> TO DO
1. Summarize the forum thread on the Code of Service Discipline in two sentences.
2. Extend the forum thread on the Code of Service Discipline, picking up right after its final line.

I have no knowledge of any of these orders being present and lacking them would mean no violation of the CSD.


----------



## Disenchantedsailor (28 Apr 2012)

Further to X Royal's post, I can't think of a circumstance other than perhaps LWOP that a member of the Regular force would not be subject to the code of service discipline.


----------



## ModlrMike (28 Apr 2012)

If my personal experience has any bearing: the only one required to be in uniform was the driver (per advice from MSE). The remainder could have quite reasonable reasons for being in civilian dress (as could the driver under certain circumstances). But then what do I know? I only spent the last 5 years of my RegF career as a Sgt Maj.

Now I'll sit back and watch this thread spiral out of control. After 100 posts of  :deadhorse: and  :argument: perhaps the mods will lock it.


----------



## Haggis (28 Apr 2012)

Read my post again.

What I said was "Regular Force members would be similary considered subject to the CSD while in civilian clothes and deemed *on duty* (i.e. driving or passengers in a DND vehicle)".  NDA 60(1)a makes it plain that members of the Regular Force are deemed subject to the CSD at all times even when not deemed on duty.  I made that statement to (obviously unsuccessfully) delineate between the circumstance of a Reg F and P Res member in the same circumstance (driving or passengers on a CF vehicle).


----------



## marshall sl (28 Apr 2012)

ModlrMike said:
			
		

> If my personal experience has any bearing: the only one required to be in uniform was the driver (per advice from MSE). The remainder could have quite reasonable reasons for being in civilian dress (as could the driver under certain circumstances). But then what do I know? I only spent the last 5 years of my RegF career as a Sgt Maj.

> DATASET CONTENT

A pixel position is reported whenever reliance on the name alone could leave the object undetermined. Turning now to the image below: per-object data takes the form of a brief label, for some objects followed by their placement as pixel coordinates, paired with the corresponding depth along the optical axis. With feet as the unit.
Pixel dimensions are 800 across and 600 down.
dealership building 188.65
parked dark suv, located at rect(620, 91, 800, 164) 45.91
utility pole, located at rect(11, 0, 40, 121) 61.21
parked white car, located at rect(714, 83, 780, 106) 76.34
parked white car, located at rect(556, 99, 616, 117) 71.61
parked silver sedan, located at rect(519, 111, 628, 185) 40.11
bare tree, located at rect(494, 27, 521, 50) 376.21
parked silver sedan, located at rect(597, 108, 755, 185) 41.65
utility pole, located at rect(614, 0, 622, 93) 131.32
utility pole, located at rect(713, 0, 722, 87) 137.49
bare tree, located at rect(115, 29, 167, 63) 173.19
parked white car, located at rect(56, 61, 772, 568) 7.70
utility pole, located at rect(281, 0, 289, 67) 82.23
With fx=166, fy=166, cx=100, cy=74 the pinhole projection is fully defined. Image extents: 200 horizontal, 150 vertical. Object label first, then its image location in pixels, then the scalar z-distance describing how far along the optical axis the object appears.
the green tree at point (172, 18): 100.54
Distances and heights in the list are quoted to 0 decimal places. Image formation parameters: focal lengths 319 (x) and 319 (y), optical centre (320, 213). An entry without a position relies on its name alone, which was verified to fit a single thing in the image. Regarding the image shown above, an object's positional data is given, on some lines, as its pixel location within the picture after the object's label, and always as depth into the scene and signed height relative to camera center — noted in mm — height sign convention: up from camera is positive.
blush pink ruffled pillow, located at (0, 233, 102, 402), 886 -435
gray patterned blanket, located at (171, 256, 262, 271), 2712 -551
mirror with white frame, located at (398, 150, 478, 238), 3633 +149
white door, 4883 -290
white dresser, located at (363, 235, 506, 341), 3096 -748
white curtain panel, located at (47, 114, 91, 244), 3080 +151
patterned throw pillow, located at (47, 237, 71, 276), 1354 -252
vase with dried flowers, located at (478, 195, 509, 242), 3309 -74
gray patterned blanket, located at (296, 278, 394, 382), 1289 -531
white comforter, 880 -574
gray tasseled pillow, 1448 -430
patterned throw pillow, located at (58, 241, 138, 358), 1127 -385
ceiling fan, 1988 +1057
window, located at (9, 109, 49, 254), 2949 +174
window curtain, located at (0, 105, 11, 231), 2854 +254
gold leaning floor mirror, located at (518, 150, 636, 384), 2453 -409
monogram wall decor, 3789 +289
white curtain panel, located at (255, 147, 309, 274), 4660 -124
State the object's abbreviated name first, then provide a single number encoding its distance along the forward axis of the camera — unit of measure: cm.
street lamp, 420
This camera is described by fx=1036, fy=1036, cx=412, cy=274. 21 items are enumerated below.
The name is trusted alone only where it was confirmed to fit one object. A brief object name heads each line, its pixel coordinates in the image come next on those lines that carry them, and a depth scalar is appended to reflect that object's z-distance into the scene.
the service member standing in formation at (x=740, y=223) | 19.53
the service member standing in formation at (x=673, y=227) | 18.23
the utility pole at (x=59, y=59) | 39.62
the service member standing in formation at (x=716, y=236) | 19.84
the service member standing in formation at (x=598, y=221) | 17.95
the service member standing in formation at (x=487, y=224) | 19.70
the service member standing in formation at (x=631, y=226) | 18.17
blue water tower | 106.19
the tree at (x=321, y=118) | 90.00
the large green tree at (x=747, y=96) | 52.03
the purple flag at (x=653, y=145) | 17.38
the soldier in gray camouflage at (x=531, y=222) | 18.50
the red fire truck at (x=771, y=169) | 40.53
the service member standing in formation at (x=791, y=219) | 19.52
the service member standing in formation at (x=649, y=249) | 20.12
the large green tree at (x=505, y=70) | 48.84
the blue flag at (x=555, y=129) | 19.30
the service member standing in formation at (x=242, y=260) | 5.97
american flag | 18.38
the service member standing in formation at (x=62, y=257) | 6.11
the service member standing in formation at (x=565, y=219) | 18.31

> REPLIES
1. Disenchantedsailor can think of no circumstance, other than perhaps LWOP, in which a Regular Force member would not be subject to the code of service discipline, and Haggis points out that NDA 60(1)a makes Regular Force members subject to the CSD at all times, explaining that an earlier statement was meant to distinguish Reg F from P Res members driving or riding in a CF vehicle. ModlrMike, drawing on personal experience, says only the driver was required to be in uniform, per advice from MSE, while the others could have quite reasonable reasons for being in civilian dress.

2.
> 
> Now I'll sit back and watch this thread spiral out of control. After 100 posts of  :deadhorse: and  :argument: perhaps the mods will lock it.



For what it's worth when I was in Egypt  with UNEF2 only the drivers had to be in uniform the rest of us could wear civvies.


----------



## Blackadder1916 (28 Apr 2012)

marshall sl said:
			
		

> For what it's worth when I was in Egypt  with UNEF2 only the drivers had to be in uniform the rest of us could wear civvies.



For what it's worth when *I* was with UNEF2, I drove contingent vehicles on many occasions (for both duty and recreational purposes) in civilian clothing.


----------



## the 48th regulator (28 Apr 2012)

Locked, as I believe the OP got his answer.

Join us next time folks, when we hear about troops challenging the make work project of walking around the building picking up cigarette butts.

"If less people are smoking, why should I pick up those buts.  That is so old school!"  claims one member, who wished to remain anonymous...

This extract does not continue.